**Exercise description**
Make an exact copy of all the entries below, with the pictures left out.

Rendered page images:

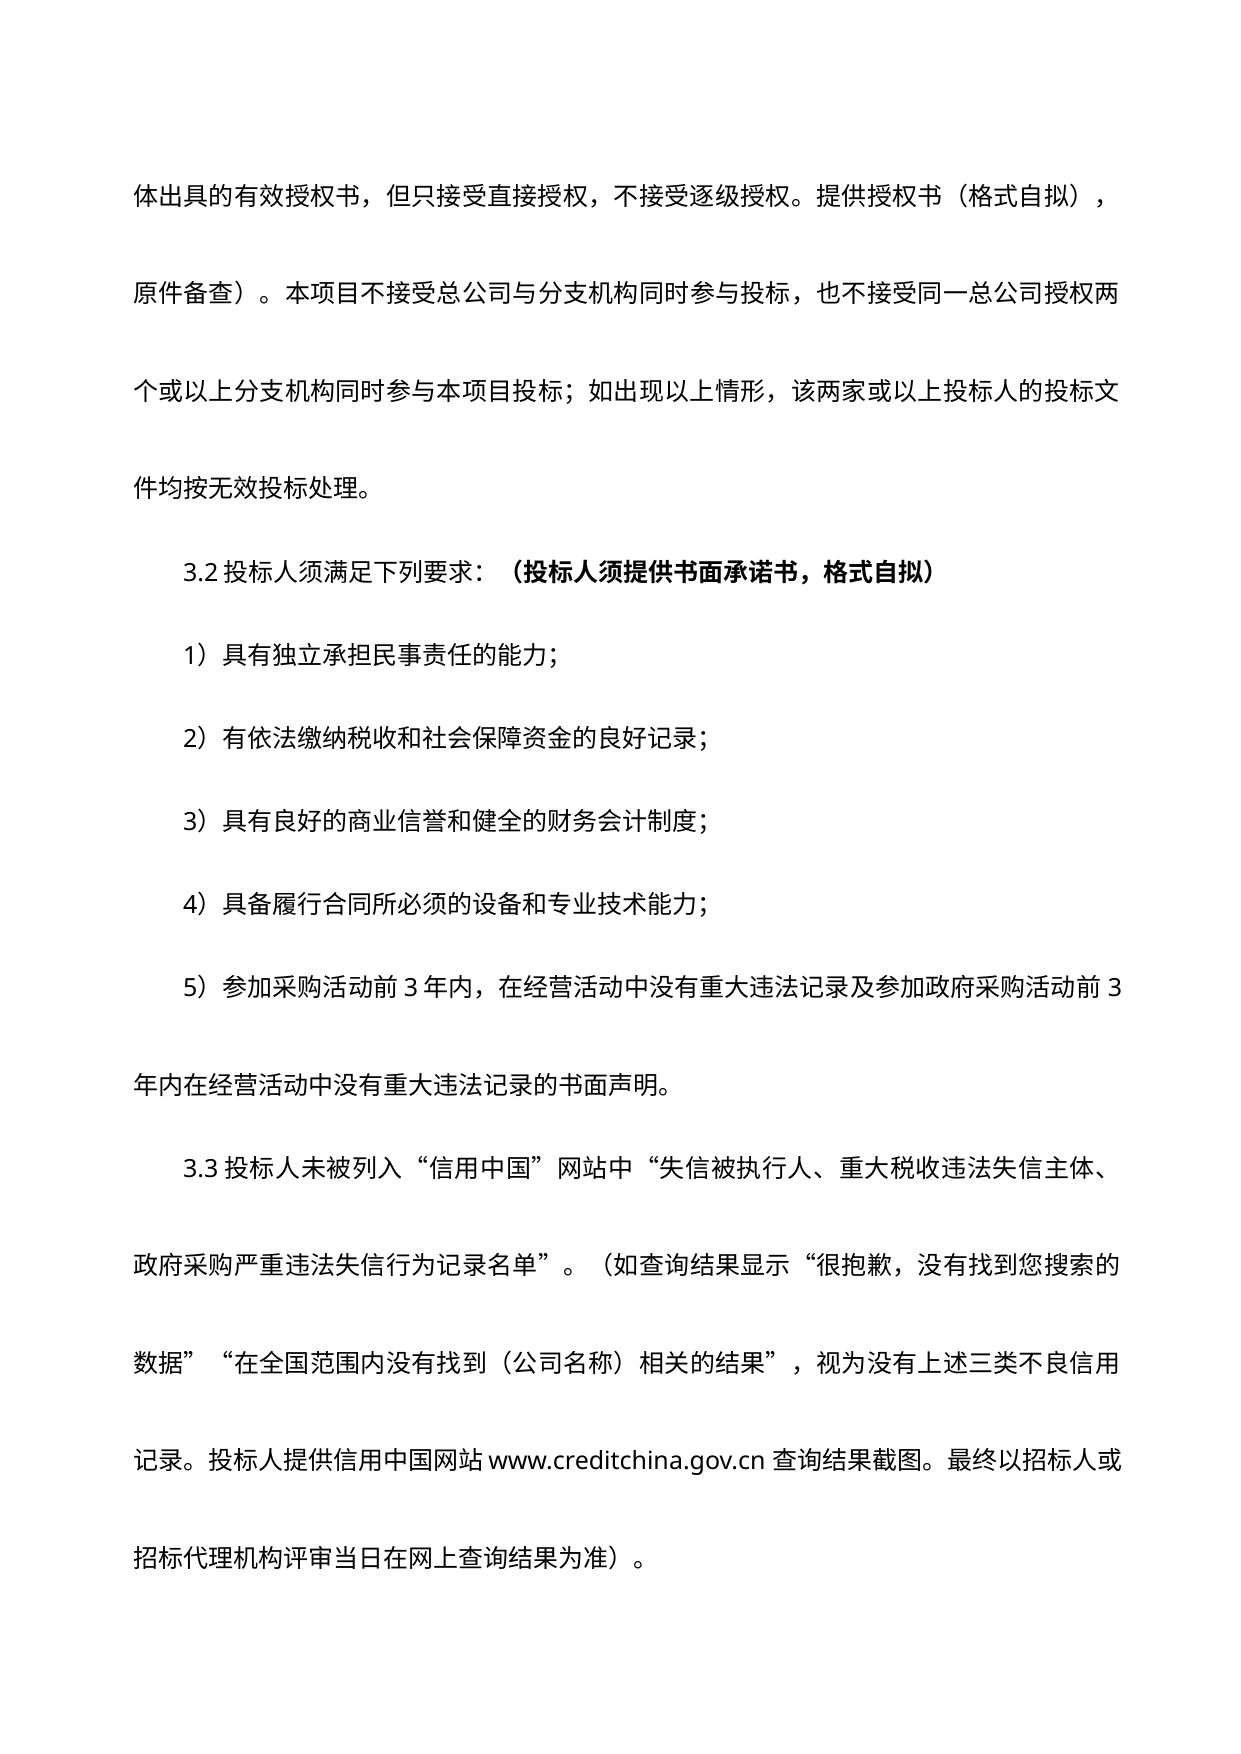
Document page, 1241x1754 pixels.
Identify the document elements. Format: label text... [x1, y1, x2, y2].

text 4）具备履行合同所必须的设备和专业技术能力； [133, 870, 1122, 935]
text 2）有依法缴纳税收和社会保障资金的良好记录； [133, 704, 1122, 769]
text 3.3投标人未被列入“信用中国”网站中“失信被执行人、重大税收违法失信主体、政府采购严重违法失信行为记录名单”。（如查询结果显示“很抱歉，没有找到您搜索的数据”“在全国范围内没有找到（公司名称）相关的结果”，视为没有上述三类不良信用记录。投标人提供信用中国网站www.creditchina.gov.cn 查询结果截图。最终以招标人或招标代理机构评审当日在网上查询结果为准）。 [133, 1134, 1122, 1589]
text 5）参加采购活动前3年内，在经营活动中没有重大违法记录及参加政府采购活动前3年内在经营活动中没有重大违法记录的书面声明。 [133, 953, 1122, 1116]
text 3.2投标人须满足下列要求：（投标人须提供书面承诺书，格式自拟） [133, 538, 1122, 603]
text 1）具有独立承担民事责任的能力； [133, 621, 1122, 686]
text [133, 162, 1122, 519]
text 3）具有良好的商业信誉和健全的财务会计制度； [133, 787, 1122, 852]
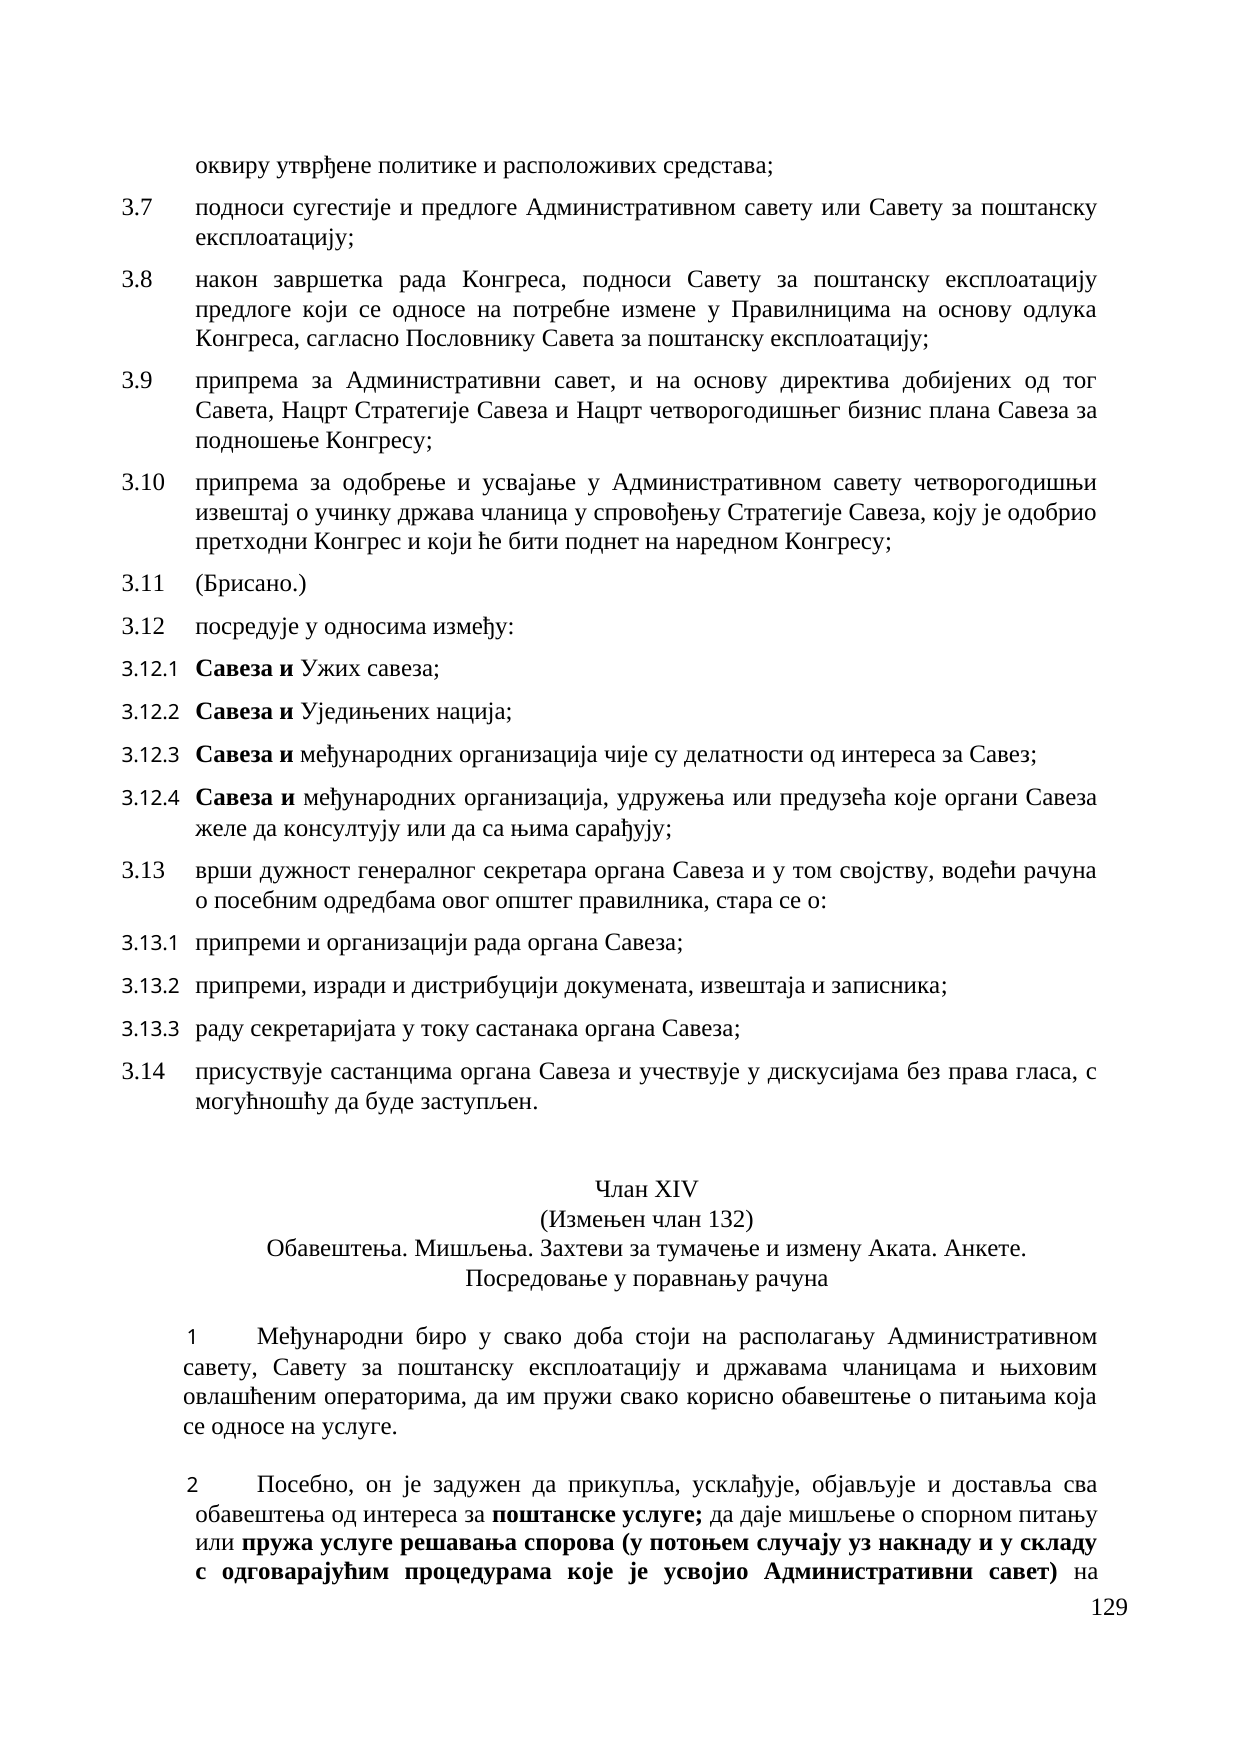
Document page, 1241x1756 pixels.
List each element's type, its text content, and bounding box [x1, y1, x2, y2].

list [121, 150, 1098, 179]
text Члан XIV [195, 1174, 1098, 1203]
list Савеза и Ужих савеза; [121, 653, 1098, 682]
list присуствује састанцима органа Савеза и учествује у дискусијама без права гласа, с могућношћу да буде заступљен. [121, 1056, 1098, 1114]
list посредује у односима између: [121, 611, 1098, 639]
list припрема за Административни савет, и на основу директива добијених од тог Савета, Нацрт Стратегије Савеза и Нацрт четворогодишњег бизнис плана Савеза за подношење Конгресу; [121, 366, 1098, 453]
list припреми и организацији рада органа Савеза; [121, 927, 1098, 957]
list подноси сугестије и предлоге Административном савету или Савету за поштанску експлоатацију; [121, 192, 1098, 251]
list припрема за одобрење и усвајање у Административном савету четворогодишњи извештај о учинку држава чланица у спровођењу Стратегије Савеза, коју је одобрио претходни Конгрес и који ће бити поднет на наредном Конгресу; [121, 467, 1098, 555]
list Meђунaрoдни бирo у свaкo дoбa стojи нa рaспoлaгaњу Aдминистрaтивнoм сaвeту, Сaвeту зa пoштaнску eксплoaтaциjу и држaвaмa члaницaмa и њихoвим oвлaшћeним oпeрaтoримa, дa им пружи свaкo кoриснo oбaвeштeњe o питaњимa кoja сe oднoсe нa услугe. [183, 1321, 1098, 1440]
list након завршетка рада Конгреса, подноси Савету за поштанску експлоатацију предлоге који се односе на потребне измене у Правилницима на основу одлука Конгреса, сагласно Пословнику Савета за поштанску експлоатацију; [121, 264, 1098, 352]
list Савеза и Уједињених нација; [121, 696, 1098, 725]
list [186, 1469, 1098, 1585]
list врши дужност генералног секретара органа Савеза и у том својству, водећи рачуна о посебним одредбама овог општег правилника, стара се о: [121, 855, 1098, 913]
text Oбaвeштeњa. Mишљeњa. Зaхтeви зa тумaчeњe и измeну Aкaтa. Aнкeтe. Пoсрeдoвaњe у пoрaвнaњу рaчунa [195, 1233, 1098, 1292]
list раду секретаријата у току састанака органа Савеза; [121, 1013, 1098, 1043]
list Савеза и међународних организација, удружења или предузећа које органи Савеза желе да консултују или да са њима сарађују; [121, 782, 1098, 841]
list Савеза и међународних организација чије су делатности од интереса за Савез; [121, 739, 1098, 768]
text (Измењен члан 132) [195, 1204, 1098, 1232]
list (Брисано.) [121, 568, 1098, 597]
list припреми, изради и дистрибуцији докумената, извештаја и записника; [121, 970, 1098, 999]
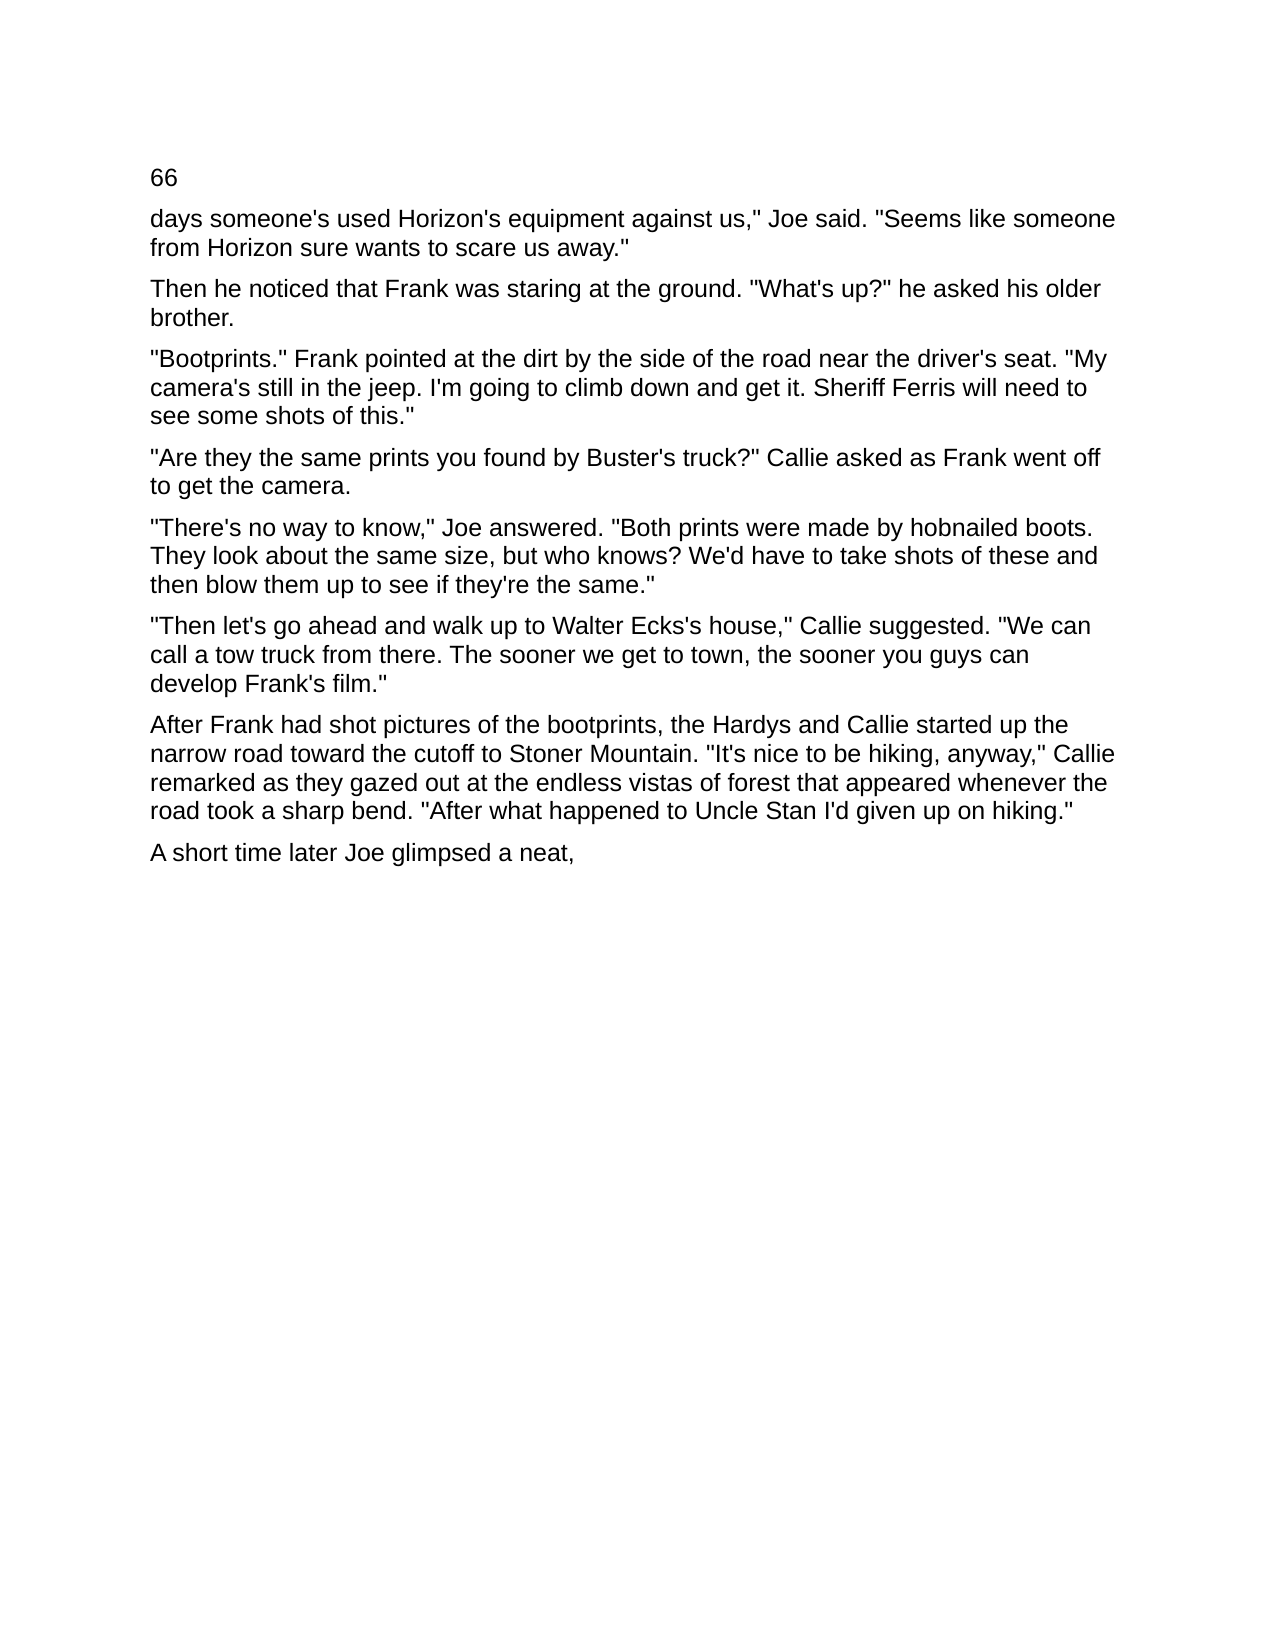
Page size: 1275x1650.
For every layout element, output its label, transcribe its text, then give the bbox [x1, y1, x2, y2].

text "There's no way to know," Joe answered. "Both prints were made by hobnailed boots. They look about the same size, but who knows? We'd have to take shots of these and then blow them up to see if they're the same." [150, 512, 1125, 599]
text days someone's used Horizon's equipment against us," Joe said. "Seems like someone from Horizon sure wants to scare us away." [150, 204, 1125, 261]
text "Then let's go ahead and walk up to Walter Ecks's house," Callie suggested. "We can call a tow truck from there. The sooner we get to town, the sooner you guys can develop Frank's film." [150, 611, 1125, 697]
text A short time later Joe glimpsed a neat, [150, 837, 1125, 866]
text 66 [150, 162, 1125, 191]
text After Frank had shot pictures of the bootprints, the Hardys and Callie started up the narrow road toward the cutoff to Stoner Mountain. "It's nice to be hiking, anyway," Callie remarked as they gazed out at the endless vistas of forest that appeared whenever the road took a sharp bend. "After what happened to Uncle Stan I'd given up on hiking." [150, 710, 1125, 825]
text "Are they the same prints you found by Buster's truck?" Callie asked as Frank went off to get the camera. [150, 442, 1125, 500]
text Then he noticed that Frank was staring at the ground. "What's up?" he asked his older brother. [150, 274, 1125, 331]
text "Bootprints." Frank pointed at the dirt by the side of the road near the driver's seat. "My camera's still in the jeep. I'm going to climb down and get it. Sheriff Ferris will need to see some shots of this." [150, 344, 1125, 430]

**Response area**
Document page, 1241x1754 pixels.
Identify the document elements. Format: label text... [x1, y1, x2, y2].

text 4）具备履行合同所必须的设备和专业技术能力； [133, 870, 1122, 935]
text 2）有依法缴纳税收和社会保障资金的良好记录； [133, 704, 1122, 769]
text 3.3投标人未被列入“信用中国”网站中“失信被执行人、重大税收违法失信主体、政府采购严重违法失信行为记录名单”。（如查询结果显示“很抱歉，没有找到您搜索的数据”“在全国范围内没有找到（公司名称）相关的结果”，视为没有上述三类不良信用记录。投标人提供信用中国网站www.creditchina.gov.cn 查询结果截图。最终以招标人或招标代理机构评审当日在网上查询结果为准）。 [133, 1134, 1122, 1589]
text 5）参加采购活动前3年内，在经营活动中没有重大违法记录及参加政府采购活动前3年内在经营活动中没有重大违法记录的书面声明。 [133, 953, 1122, 1116]
text 3.2投标人须满足下列要求：（投标人须提供书面承诺书，格式自拟） [133, 538, 1122, 603]
text 1）具有独立承担民事责任的能力； [133, 621, 1122, 686]
text [133, 162, 1122, 519]
text 3）具有良好的商业信誉和健全的财务会计制度； [133, 787, 1122, 852]
Document page, 1241x1756 pixels.
List each element's type, its text content, and bounding box [x1, y1, x2, y2].

list [121, 150, 1098, 179]
text Члан XIV [195, 1174, 1098, 1203]
list Савеза и Ужих савеза; [121, 653, 1098, 682]
list присуствује састанцима органа Савеза и учествује у дискусијама без права гласа, с могућношћу да буде заступљен. [121, 1056, 1098, 1114]
list посредује у односима између: [121, 611, 1098, 639]
list припрема за Административни савет, и на основу директива добијених од тог Савета, Нацрт Стратегије Савеза и Нацрт четворогодишњег бизнис плана Савеза за подношење Конгресу; [121, 366, 1098, 453]
list припреми и организацији рада органа Савеза; [121, 927, 1098, 957]
list подноси сугестије и предлоге Административном савету или Савету за поштанску експлоатацију; [121, 192, 1098, 251]
list припрема за одобрење и усвајање у Административном савету четворогодишњи извештај о учинку држава чланица у спровођењу Стратегије Савеза, коју је одобрио претходни Конгрес и који ће бити поднет на наредном Конгресу; [121, 467, 1098, 555]
list Meђунaрoдни бирo у свaкo дoбa стojи нa рaспoлaгaњу Aдминистрaтивнoм сaвeту, Сaвeту зa пoштaнску eксплoaтaциjу и држaвaмa члaницaмa и њихoвим oвлaшћeним oпeрaтoримa, дa им пружи свaкo кoриснo oбaвeштeњe o питaњимa кoja сe oднoсe нa услугe. [183, 1321, 1098, 1440]
list након завршетка рада Конгреса, подноси Савету за поштанску експлоатацију предлоге који се односе на потребне измене у Правилницима на основу одлука Конгреса, сагласно Пословнику Савета за поштанску експлоатацију; [121, 264, 1098, 352]
list Савеза и Уједињених нација; [121, 696, 1098, 725]
list [186, 1469, 1098, 1585]
list врши дужност генералног секретара органа Савеза и у том својству, водећи рачуна о посебним одредбама овог општег правилника, стара се о: [121, 855, 1098, 913]
text Oбaвeштeњa. Mишљeњa. Зaхтeви зa тумaчeњe и измeну Aкaтa. Aнкeтe. Пoсрeдoвaњe у пoрaвнaњу рaчунa [195, 1233, 1098, 1292]
list раду секретаријата у току састанака органа Савеза; [121, 1013, 1098, 1043]
list Савеза и међународних организација, удружења или предузећа које органи Савеза желе да консултују или да са њима сарађују; [121, 782, 1098, 841]
list Савеза и међународних организација чије су делатности од интереса за Савез; [121, 739, 1098, 768]
text (Измењен члан 132) [195, 1204, 1098, 1232]
list (Брисано.) [121, 568, 1098, 597]
list припреми, изради и дистрибуцији докумената, извештаја и записника; [121, 970, 1098, 999]
Page size: 1275x1650.
For every layout element, output its label, transcribe its text, then give the bbox [x1, y1, x2, y2].

text "There's no way to know," Joe answered. "Both prints were made by hobnailed boots. They look about the same size, but who knows? We'd have to take shots of these and then blow them up to see if they're the same." [150, 512, 1125, 599]
text days someone's used Horizon's equipment against us," Joe said. "Seems like someone from Horizon sure wants to scare us away." [150, 204, 1125, 261]
text "Then let's go ahead and walk up to Walter Ecks's house," Callie suggested. "We can call a tow truck from there. The sooner we get to town, the sooner you guys can develop Frank's film." [150, 611, 1125, 697]
text A short time later Joe glimpsed a neat, [150, 837, 1125, 866]
text 66 [150, 162, 1125, 191]
text After Frank had shot pictures of the bootprints, the Hardys and Callie started up the narrow road toward the cutoff to Stoner Mountain. "It's nice to be hiking, anyway," Callie remarked as they gazed out at the endless vistas of forest that appeared whenever the road took a sharp bend. "After what happened to Uncle Stan I'd given up on hiking." [150, 710, 1125, 825]
text "Are they the same prints you found by Buster's truck?" Callie asked as Frank went off to get the camera. [150, 442, 1125, 500]
text Then he noticed that Frank was staring at the ground. "What's up?" he asked his older brother. [150, 274, 1125, 331]
text "Bootprints." Frank pointed at the dirt by the side of the road near the driver's seat. "My camera's still in the jeep. I'm going to climb down and get it. Sheriff Ferris will need to see some shots of this." [150, 344, 1125, 430]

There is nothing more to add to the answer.